▶ [To do]: Reproduce the following records exactly from the line containing "Doprava Kuriérom/platba vopred" onward, ending with the last line and including it.

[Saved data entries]
*****
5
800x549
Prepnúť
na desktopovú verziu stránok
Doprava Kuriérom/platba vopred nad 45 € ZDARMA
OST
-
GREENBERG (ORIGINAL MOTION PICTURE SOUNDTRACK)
*****
▶ [Solution]:
Doprava Kuriérom/platba vopred nad 45 € ZDARMA
OST
-
GREENBERG (ORIGINAL MOTION PICTURE SOUNDTRACK)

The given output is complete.